While a business has to juggle multiple fronts to stay competitive, with increasing uncertainty around us, choosing the right top-level OKRs can help drive more clear focus and help the organisation rally around what is really important. Not just that, it can also help remove certain objectives that may not be that critical for the business.
Collaboration: As organisations grow, rarely are goals achieved by a single person. A simple goal such as ensuring a net promoter score of X, is an exercise in multi-team collaboration.
It would need the product team to develop a really user-centric product.
It would need the customer success team to manage strong post-sales conversations/onboarding, at every step of the customer touch point with the product.
It will need the sales and marketing teams to align on the right message and not oversell or mis-sell the product.
Hence, that simple goal could result in next-goal goals across different teams. And as they deliver on individual outcomes around this goal, the visibility of the overall north star goal also drives more collaboration.
This is true for most cross-functional goals as well.
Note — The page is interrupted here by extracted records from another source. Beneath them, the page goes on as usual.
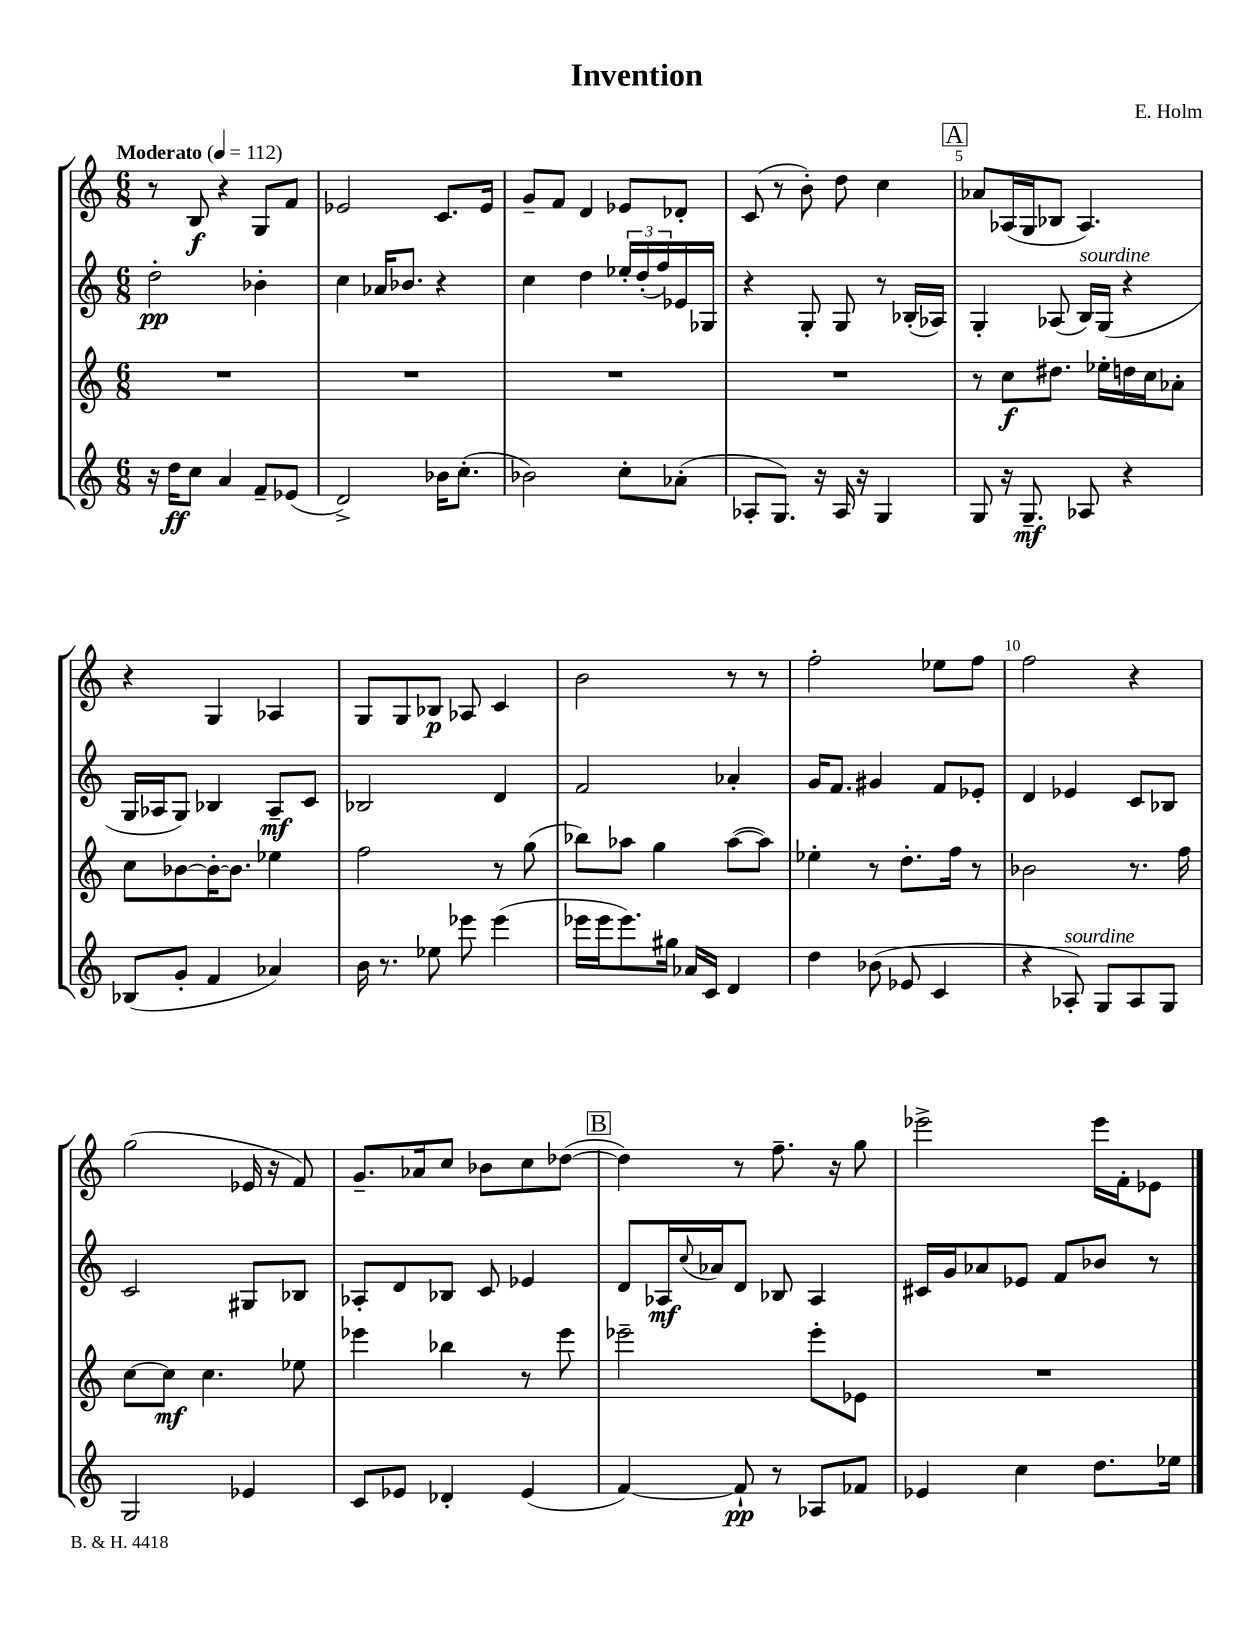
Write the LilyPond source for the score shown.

\header { title = "Invention" composer = "E. Holm" }
<<
\new StaffGroup <<
\new Staff = "s0" {
    \clef treble \key c \major \numericTimeSignature \time 6/8 \tempo "Moderato" 4 = 112
    r8 b8\f r4 g8 f'8 |
    ees'2 c'8. ees'16 |
    g'8-- f'8 d'4 ees'8 des'8-. |
    c'8( r8 b'8-.) d''8 c''4 |
    \mark \markup { \box "A" } aes'8 aes16( g16 bes8 aes4.) |
    r4 g4 aes4 |
    g8 g8 bes8\p aes8 c'4 |
    b'2 r8 r8 |
    f''2-. ees''8 f''8 |
    f''2 r4 |
    g''2( ees'16 r16 f'8) |
    g'8.-- aes'16 c''8 bes'8 c''8 des''8~( |
    \mark \markup { \box "B" } des''4) r8 f''8.-- r16 g''8 |
    ees'''2-> ees'''16 f'16-. ees'8 \bar "|." |
}
\new Staff = "s1" {
    \clef treble \key c \major \numericTimeSignature \time 6/8
    d''2-.\pp bes'4-. |
    c''4 aes'16 bes'8. r4 |
    c''4 d''4 \tuplet 3/2 { ees''16-. d''16-.( f''16) } ees'16 ges16 |
    r4 g8-. g8 r8 bes16-.( aes16) |
    \mark \markup { \box "A" } g4-. aes8( b16^\markup { \italic "sourdine" }) g16( r4 |
    g16 aes16 g8) bes4 aes8--\mf c'8 |
    bes2 d'4 |
    f'2 aes'4-. |
    g'16 f'8. gis'4 f'8 ees'8-. |
    d'4 ees'4 c'8 bes8 |
    c'2 gis8 bes8 |
    aes8-. d'8 bes8 c'8 ees'4 |
    \mark \markup { \box "B" } d'8 aes16\mf \appoggiatura { c''8 } aes'16 d'8 bes8 aes4 |
    cis'16 g'16 aes'8 ees'8 f'8 bes'8 r8 \bar "|." |
}
\new Staff = "s2" {
    \clef treble \key c \major \numericTimeSignature \time 6/8
    R2. |
    R2. |
    R2. |
    R2. |
    \mark \markup { \box "A" } r8 c''8\f dis''8. ees''16-. d''16 c''16 aes'8-. |
    c''8 bes'8~ bes'16~-. bes'8. ees''4 |
    f''2 r8 g''8( |
    bes''8) aes''8 g''4 aes''8~( aes''8) |
    ees''4-. r8 d''8.-. f''16 r8 |
    bes'2 r8. f''16 |
    c''8~ c''8\mf c''4. ees''8 |
    ees'''4 bes''4 r8 ees'''8 |
    \mark \markup { \box "B" } ees'''2-- ees'''8-. ees'8 |
    R2. \bar "|." |
}
\new Staff = "s3" {
    \clef treble \key c \major \numericTimeSignature \time 6/8
    r16 d''16\ff c''8 a'4 f'8-- ees'8( |
    d'2->) bes'16 c''8.-.( |
    bes'2) c''8-. aes'8-.( |
    aes8-. g8.) r16 aes16 r16 g4 |
    \mark \markup { \box "A" } g8 r16 g8.--\mf aes8 r4 |
    bes8( g'8-. f'4 aes'4) |
    b'16 r8. ees''8 ees'''8 ees'''4( |
    ees'''16 ees'''16 ees'''8.) gis''16 aes'16 c'16 d'4 |
    d''4 bes'8( ees'8 c'4 |
    r4 aes8-.^\markup { \italic "sourdine" }) g8 aes8 g8 |
    g2 ees'4 |
    c'8 ees'8 des'4-. ees'4( |
    \mark \markup { \box "B" } f'4~) f'8-!\pp r8 aes8 fes'8 |
    ees'4 c''4 d''8. ees''16 \bar "|." |
}
>>
>>
\layout { \context { \Score \override BarNumber.break-visibility = ##(#f #t #t) barNumberVisibility = #(every-nth-bar-number-visible 5) } }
The companies that incorporate OKRs the best often create transparency around the goals and have break-downs of the organisational goals across team and functional levels.
Agility: While it is important to have clarity on the long-term strategic direction of the company, it is also important to be agile. A lot of technology teams incorporate agile workflows in their work planning. How do the OKRs align?
Again, just developing the OKRs at the organisational and team level is not the endgame. OKRs have to be baked into the decision-making process. Which means periodic team discussions and reviews with a need to reflect on what has been achieved and what needs to be done differently.
Best-in-class companies, in their quarterly reviews, incorporate lessons learnt from the previous quarter and the changes needed for meeting the OKRs.
For example, despite building a strong product, a company could experience a drop in customer interest at the onboarding stage. Imagine that the customer success team finds out that the users need more hand holding at the onboarding stage. That could become an input for the training team to design self-learning videos or use cases.
By regular discussions and feedback, if NPS is a north star metric, these problems can be addressed without waiting for a year and then discovering issues during the next annual cycle.
However, for CEOs implementing OKRs for their company, another fascinating read is the Harvard Business School 2009 article, Goals Gone Wild.
The article highlights ways in goal-setting that can go wrong. Too many goals, unrealistic goals either in terms of end objective or timelines can be counterproductive.
With corporate governance being an increasingly important pillar for companies to be strong in, along with driving growth, this serves as a good sense-check to make sure that while implementing OKRs, we are not misusing goals and making our lives more difficult instead of easier.